4.2. Implications and Future Directions

Our findings underscore the need for educational institutions to adopt holistic strategies to protect student well-being across learning environments. For online education, this includes implementing sleep hygiene education, digital wellness programs, and promoting regular routines. For in-person learning, integrating stress-reduction interventions, such as mindfulness or peer support groups, may mitigate psychological strain. Future research should explore these interventions in longitudinal and controlled designs, incorporating both subjective and objective outcome measures.

5. Conclusions

This follow-up study highlights the differential effects of educational modality on sleep quality and perceived stress among health science university students. Online education was associated with significantly higher levels of insomnia, likely influenced by disrupted routines and increased screen exposure. In contrast, frontal (in-person) instruction was linked to elevated stress, possibly due to increased academic demands and social pressures. Additionally, lifestyle factors such as lack of physical activity and prolonged evening screen use were associated with poorer sleep and higher stress across both periods.

These findings underscore the need for targeted interventions tailored to the learning environment. Sleep hygiene education, digital behavior management, and structured stress-reduction programs should be considered essential components of university health promotion strategies. Practical implications for university health services include implementing workshops on healthy sleep habits, offering digital wellness programs that address evening screen use, and providing accessible stress management resources—particularly during peak academic and clinical periods.
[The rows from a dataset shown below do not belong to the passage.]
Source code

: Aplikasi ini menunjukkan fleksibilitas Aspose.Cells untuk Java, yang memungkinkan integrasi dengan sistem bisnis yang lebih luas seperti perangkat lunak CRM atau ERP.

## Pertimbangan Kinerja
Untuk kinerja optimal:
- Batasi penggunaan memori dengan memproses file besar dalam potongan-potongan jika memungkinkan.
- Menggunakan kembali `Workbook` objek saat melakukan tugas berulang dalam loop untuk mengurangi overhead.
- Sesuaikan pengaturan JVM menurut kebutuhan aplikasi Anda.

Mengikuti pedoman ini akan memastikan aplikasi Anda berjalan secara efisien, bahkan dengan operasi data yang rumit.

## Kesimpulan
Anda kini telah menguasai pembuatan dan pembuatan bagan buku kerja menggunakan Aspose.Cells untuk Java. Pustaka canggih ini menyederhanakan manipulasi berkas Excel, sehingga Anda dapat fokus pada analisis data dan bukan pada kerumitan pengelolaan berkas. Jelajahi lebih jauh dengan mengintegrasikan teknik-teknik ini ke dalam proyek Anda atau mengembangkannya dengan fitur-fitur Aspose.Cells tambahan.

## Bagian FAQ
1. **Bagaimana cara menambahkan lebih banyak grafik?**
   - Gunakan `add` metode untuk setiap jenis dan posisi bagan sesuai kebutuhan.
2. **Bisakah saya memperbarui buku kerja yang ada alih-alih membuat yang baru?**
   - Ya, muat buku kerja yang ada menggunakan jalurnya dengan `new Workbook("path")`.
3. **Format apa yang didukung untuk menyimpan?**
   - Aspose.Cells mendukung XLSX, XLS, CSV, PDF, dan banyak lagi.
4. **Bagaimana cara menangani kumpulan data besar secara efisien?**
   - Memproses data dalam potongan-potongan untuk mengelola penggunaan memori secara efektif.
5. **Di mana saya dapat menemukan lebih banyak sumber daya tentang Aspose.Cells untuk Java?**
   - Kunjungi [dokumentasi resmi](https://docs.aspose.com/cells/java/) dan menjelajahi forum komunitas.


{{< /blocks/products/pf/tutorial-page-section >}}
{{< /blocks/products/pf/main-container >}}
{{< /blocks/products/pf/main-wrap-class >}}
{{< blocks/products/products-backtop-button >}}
As hybrid learning models become more prevalent, universities must proactively address the mental and physical well-being of students by integrating preventive and supportive measures within academic systems. It should be noted that these results are specific to a single institution and a health science student population and may not be generalizable to students from other disciplines or universities.

Further longitudinal studies involving objective measures and broader contextual variables are warranted to better understand the complex interplay between education, behavior, and student health.